Bollería decorativa que algunos se empeñan en comer, azúcar que acorte la vida y mil tipos de café, conforman los desayunos que conviven con los pocos a los que pillamos de cena. Bocadillo de jabugo, de los de pagar a plazos, y cerveza. Nunca una. Envidia sana por su mejor horario y cierto arrepentimiento por mi decisión más necia de cumplir con el Dry January. Que parece más sencillo dejar atrás algunos vicios si Instagram lo recomienda en inglés y fina rima. “Solo queda una semana”, me digo muy resignado mientras veo al guiri soñando con volver y vivir en España.

El vaso de cartón me quema, tendré que hacer una parada. Veo el azul a lo lejos que marcan las puertas K. Siete minutos. Me quedo sin dedos a la altura de las jotas. Paro en la estación de carga de los yonquis del teléfono. Al fondo, una tele muda le da cierto movimiento. El café no está a la altura de la altura de su precio. Hice mal las previsiones, me sobra demasiado tiempo. Camino sin utilizar esas cintas de transporte, disfrutando, por una vez, de no haber llegado con prisas.

El vuelo no tiene retraso, es lo bueno del primero. Son las 6:45 y comprueban con desgana, no sé ni cómo lo ha hecho, coincidencia de apellidos entre DNI y pantalla. En una hora estaré en Málaga. Y pienso en los días que se tardaba antes en cruzar Despeñaperros con carreta y con mangantes.
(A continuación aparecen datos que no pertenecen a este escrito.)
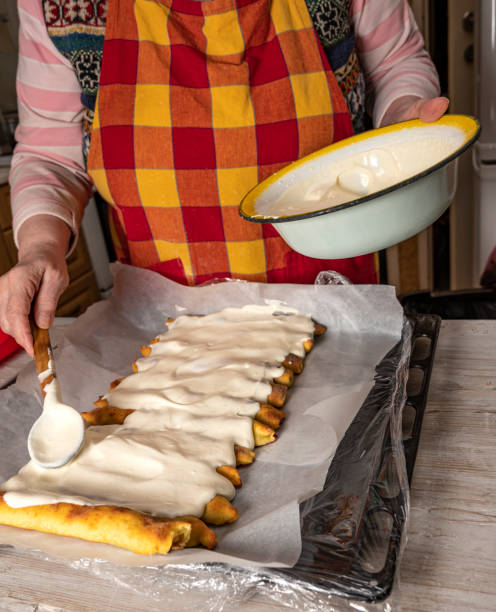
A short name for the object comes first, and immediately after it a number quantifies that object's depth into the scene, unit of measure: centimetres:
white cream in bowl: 90
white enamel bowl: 79
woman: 117
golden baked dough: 69
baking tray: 62
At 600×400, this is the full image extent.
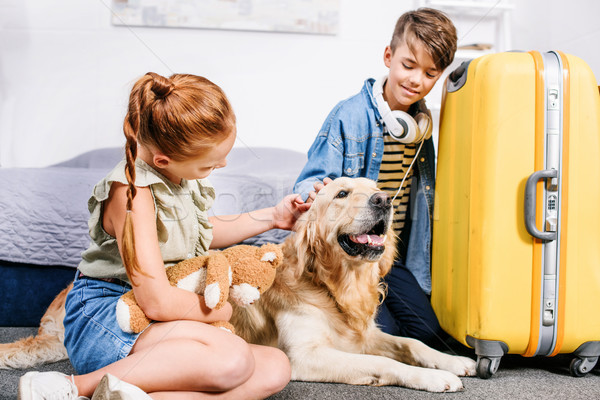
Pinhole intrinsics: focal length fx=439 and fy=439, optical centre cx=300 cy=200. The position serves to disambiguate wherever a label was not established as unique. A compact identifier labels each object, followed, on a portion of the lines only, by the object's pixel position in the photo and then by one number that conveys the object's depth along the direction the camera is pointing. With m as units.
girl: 0.86
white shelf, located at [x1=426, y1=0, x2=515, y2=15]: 2.19
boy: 1.38
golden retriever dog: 1.18
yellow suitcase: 1.08
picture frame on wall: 2.01
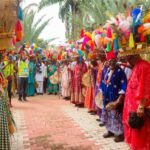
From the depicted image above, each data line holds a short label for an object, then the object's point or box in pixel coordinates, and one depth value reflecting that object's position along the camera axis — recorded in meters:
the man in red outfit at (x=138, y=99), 4.40
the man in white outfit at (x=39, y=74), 16.27
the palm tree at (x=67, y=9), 25.34
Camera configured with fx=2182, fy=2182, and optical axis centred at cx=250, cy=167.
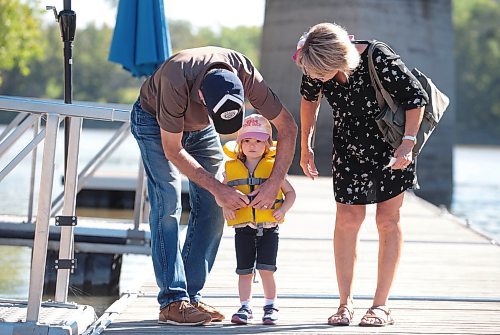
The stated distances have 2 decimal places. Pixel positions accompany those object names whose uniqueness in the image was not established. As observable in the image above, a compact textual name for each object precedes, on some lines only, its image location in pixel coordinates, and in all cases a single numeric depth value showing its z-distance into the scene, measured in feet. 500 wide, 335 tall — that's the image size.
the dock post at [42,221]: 31.57
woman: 32.82
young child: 34.17
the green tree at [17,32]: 156.74
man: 31.22
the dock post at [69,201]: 33.22
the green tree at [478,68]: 489.60
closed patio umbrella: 57.31
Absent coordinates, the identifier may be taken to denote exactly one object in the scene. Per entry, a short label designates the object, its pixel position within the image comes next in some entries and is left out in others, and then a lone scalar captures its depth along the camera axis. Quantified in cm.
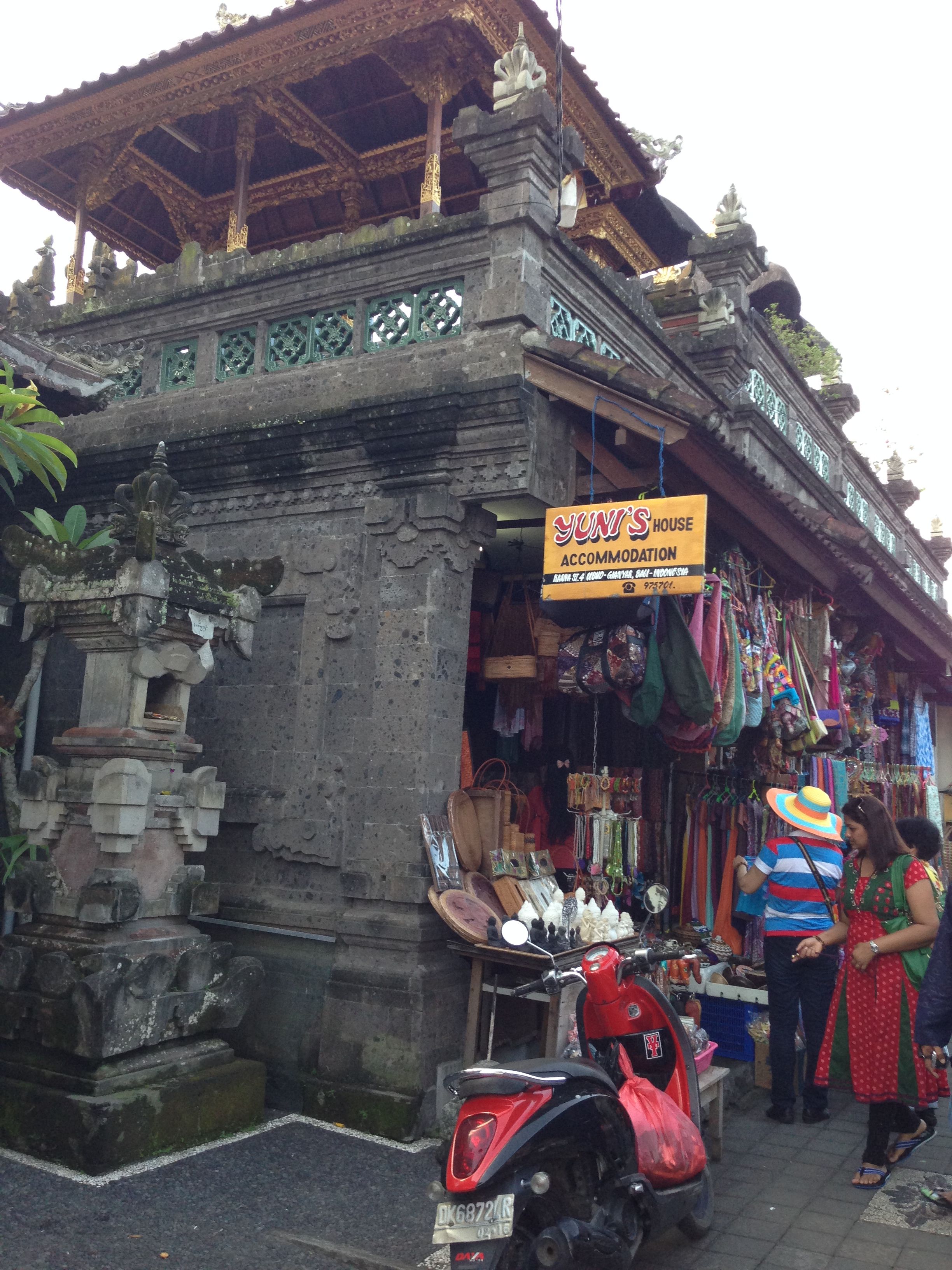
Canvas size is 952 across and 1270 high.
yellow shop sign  603
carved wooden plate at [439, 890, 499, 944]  624
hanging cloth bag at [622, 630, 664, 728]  696
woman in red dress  552
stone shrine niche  546
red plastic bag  442
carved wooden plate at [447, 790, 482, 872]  681
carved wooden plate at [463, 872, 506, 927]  681
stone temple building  663
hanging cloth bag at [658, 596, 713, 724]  681
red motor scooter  370
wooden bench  594
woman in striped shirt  671
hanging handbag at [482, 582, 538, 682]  791
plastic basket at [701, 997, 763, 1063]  742
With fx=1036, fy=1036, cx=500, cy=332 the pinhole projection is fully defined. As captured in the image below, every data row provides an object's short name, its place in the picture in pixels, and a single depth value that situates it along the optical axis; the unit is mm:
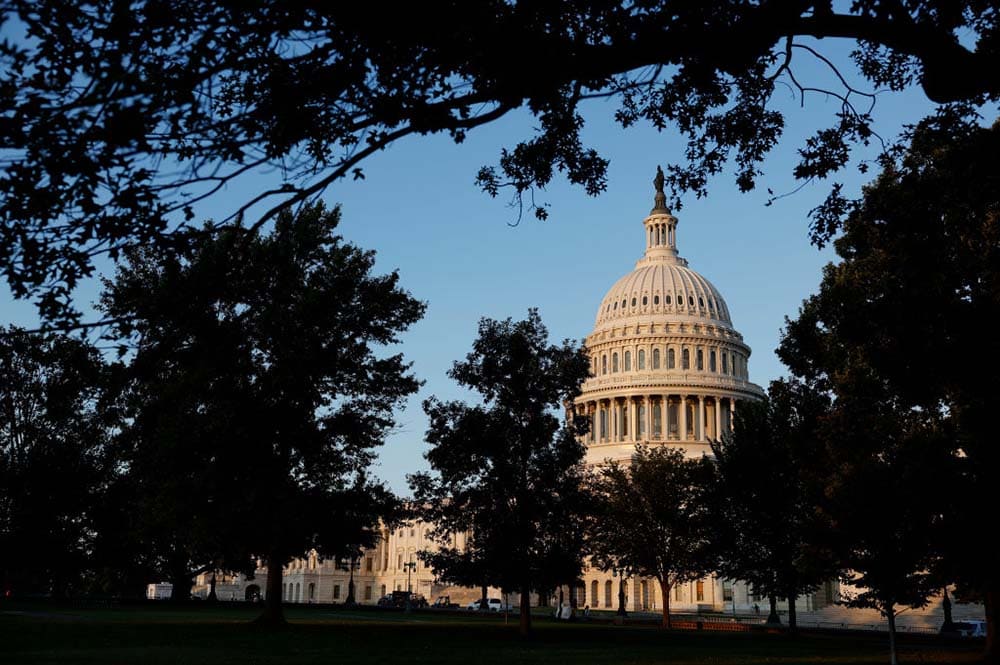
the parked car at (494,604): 106956
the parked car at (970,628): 57516
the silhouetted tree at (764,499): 50556
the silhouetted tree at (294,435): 37031
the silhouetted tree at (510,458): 40219
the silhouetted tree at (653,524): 70556
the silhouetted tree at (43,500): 53750
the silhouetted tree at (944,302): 16016
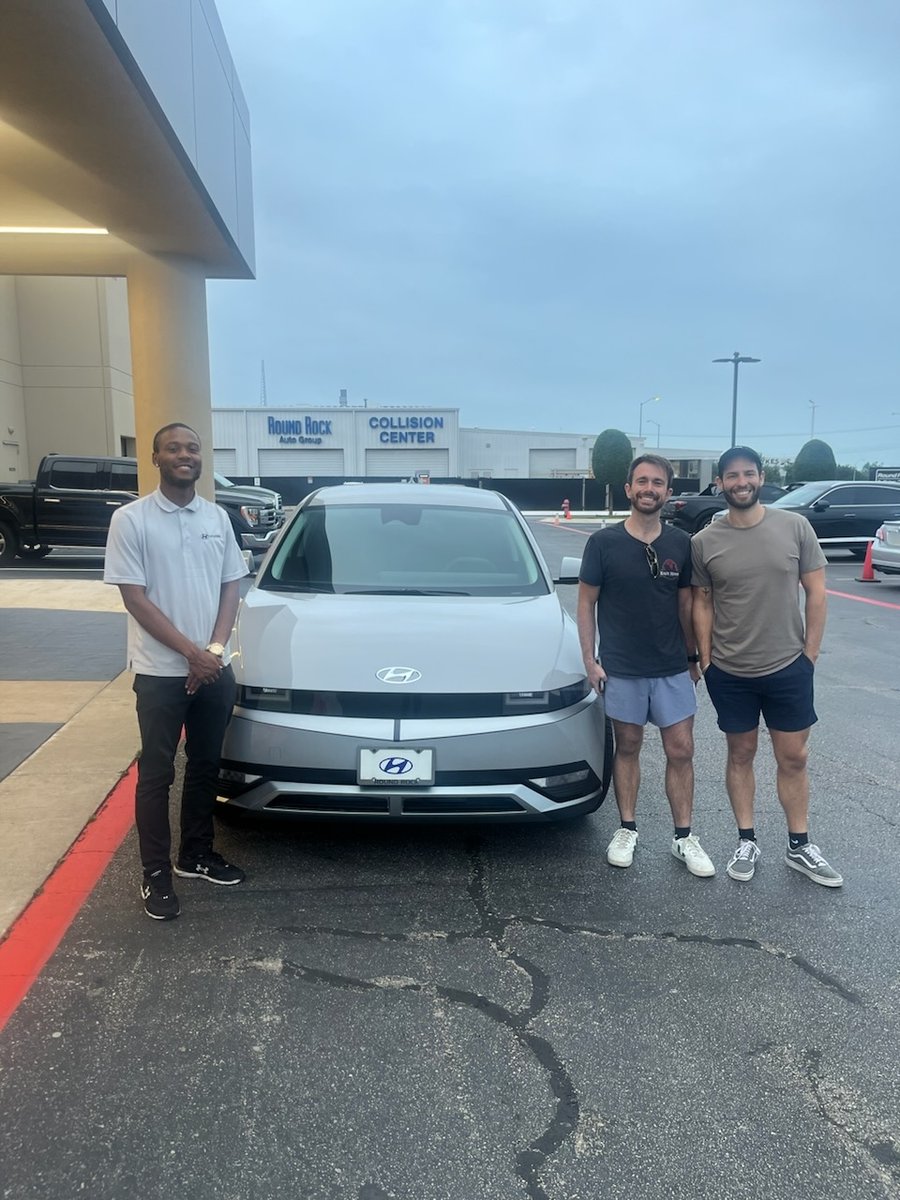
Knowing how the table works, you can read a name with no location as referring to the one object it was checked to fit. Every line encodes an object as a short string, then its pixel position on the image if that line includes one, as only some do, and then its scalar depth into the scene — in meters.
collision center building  62.75
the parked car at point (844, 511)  18.22
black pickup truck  15.56
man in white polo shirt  3.32
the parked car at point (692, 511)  20.69
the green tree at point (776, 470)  85.81
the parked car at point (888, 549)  13.49
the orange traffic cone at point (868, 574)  14.89
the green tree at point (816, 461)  44.41
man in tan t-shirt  3.65
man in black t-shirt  3.75
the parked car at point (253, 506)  17.66
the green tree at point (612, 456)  49.41
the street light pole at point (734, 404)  35.72
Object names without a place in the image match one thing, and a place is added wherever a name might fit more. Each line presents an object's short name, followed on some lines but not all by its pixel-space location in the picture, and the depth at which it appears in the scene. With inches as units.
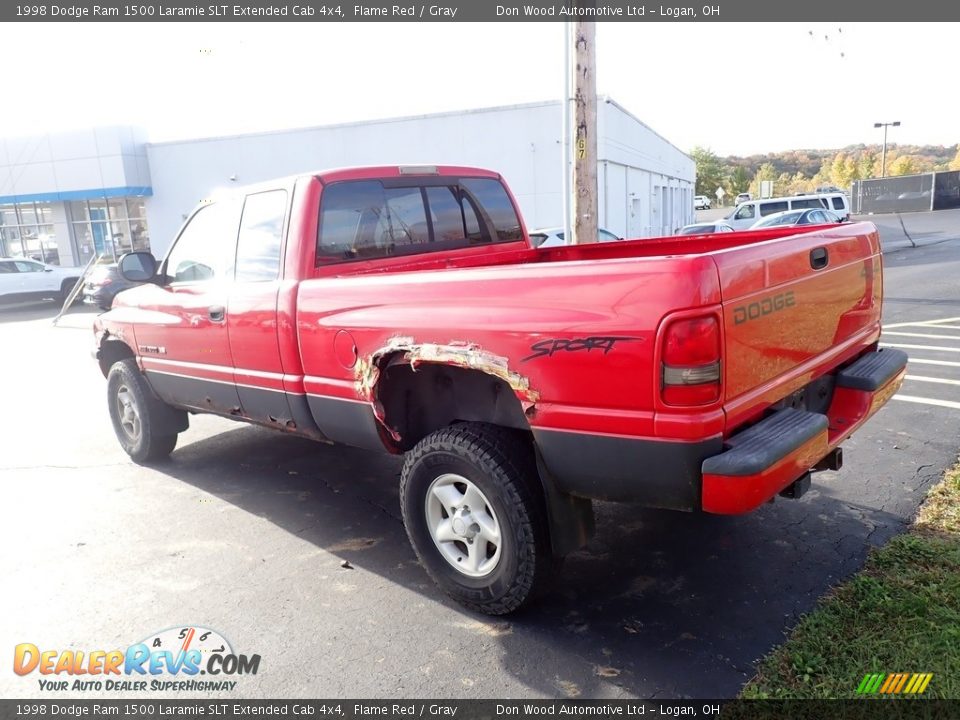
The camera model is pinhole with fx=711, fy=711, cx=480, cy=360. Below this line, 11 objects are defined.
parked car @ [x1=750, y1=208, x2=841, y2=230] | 763.4
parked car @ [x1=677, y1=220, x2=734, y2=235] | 732.3
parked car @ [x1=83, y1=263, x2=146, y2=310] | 626.2
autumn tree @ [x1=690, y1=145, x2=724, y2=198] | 3713.3
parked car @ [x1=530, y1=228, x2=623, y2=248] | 562.7
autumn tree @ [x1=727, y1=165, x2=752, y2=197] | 3828.7
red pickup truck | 99.4
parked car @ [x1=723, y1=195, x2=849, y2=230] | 986.7
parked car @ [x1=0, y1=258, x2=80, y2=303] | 730.2
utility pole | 302.5
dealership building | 857.5
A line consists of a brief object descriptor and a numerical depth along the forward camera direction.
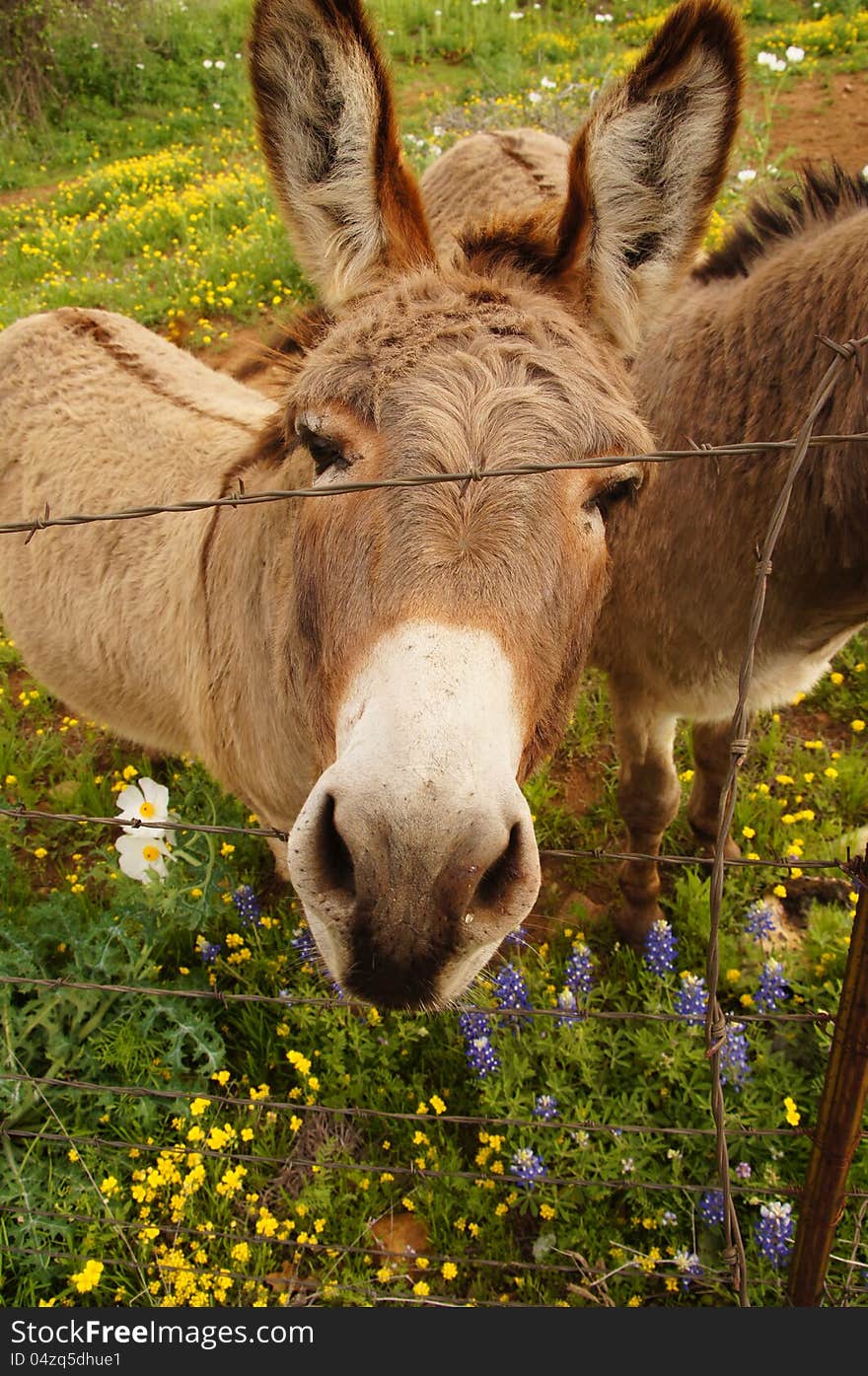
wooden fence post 1.37
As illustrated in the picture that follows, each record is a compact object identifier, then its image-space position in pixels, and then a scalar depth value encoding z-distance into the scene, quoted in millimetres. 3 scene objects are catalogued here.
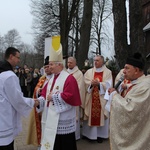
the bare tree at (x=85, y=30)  11613
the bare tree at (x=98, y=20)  31781
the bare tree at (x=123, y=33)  6406
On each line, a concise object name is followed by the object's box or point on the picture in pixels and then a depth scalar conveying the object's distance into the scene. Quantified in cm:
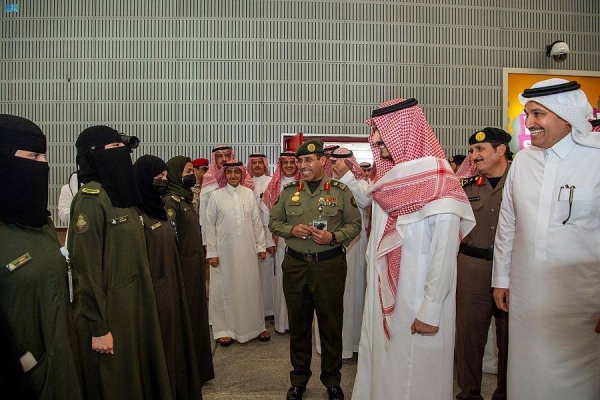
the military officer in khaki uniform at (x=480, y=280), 293
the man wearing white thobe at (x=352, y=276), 393
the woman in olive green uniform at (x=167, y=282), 259
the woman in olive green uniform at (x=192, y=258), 333
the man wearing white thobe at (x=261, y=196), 541
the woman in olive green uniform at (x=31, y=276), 152
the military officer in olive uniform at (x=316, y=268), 307
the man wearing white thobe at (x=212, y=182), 500
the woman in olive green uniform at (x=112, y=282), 204
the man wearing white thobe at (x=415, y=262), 205
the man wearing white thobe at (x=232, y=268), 450
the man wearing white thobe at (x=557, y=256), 201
En hacer noche en los cruces, en las ventas del camino, en las perdidas aldeas y hasta en cuadras de animales...

Y celebro nuestro siglo. Y vuelvo a ver el infinito, siempre elijo ventanilla, de esa pared de cristal donde maman los aviones mientras esperan volar. Y pienso en la maravilla de tanta gestión logística, en ese caos ordenado que empaqueta cada día miles de pasajeros con destino a sus negocios, a sus ocios o familias. Y siento que si esto funciona todo podría funcionar. Un ejemplo, el aeropuerto, para los que quieran copiar. Pienso en el urbanismo, la educación, sanidad…

Un trampolín descomunal. Una puerta al teletransporte. Inunda su hormigón y su alquitrán el amplio valle del Jarama. Si Sánchez Ferlosio levantara la cabeza… Compiten sus sinuosas cúpulas con las enormes terreras de Paracuellos. Las trazas de sus cuatro pistas replican la enorme cruz tumbada en una de sus laderas. Esa que confunde y siembra de preocupación al despistado turista, en trance de despegue o aterrizaje, incitándole a persignarse.